# cooler effekt/filter - wie auch immer



## thally (22. März 2003)

Hi Folks,

Ich hab ein super-geiles Foto von Che Guevara entdeckt. Da wurde ein Effekt eingebaut, der es mir richtig angetan hat.

Ich hab jetzt mal versucht, den Effekt nachzubauen, habe es aber nicht hinbekommen.

Habt Ihr ein rat? Ich meine den Effekt direkt auf Ernesto!

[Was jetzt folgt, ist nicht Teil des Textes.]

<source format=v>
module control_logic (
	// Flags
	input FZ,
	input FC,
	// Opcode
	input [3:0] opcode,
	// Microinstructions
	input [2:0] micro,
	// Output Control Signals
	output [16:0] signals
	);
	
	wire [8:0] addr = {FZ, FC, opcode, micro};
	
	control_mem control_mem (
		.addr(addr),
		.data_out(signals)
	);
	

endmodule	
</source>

Danke für Eure hilfe und Tipps.

Hier der Link


----------



## Lord Brain (22. März 2003)

Ich würde das für den Effekt "Technodots" halten...
Such mal bei Google danach, falls dir meine "Schnellsuchergebnisse" nicht ausreichend weiterhelfen.

Klick
Klick


----------



## supersonix (22. März 2003)

thx für die links, Lord Brain


----------



## thally (22. März 2003)

Hi Lord Brain,

danke für dein Kommentar.

Technodots ist mir auch in den Sinn gekommen. Aber das Problem bei dem ganzen ist ja, dass beim Anwenden dieses Effekts, ja auch die Schatten vom Protrait mit berücksichtig werden müssen/sollten.

Haste da noch 'nen weiteren Tipp?

Gruss, Thally


----------



## Lord Brain (22. März 2003)

Da wo die Schatten sind könnte man noch'n bisschen drüber brushen, damit das Ganze an der Stelle etwas "dicker" aussieht.

Dazu könnte man entweder die "TechnoDots"-Ebene an sich überpinseln oder noch 'ne Ebene drunter legen, die man je nach Anforderung einfärbt oder nicht.


----------



## addïct (22. März 2003)

Bild nehmen (z.B. das) 
In Graustufen umwandeln
Mit Pipette Schatten auf der Wange auswählen
Auswahl -> Farbbereich auswählen (100)
Auswahl -> Auswahlvergrößern (5px)
Kopieren 
Einfügen
Filter -> Vergröberungsfilter -> Farbraster (4px)
Ebenenmodus: Ineinander Kopieren

Das sieht dann so aus:


----------



## thally (22. März 2003)

Hi,

Super Gut! Danke!

Gruss, thally


----------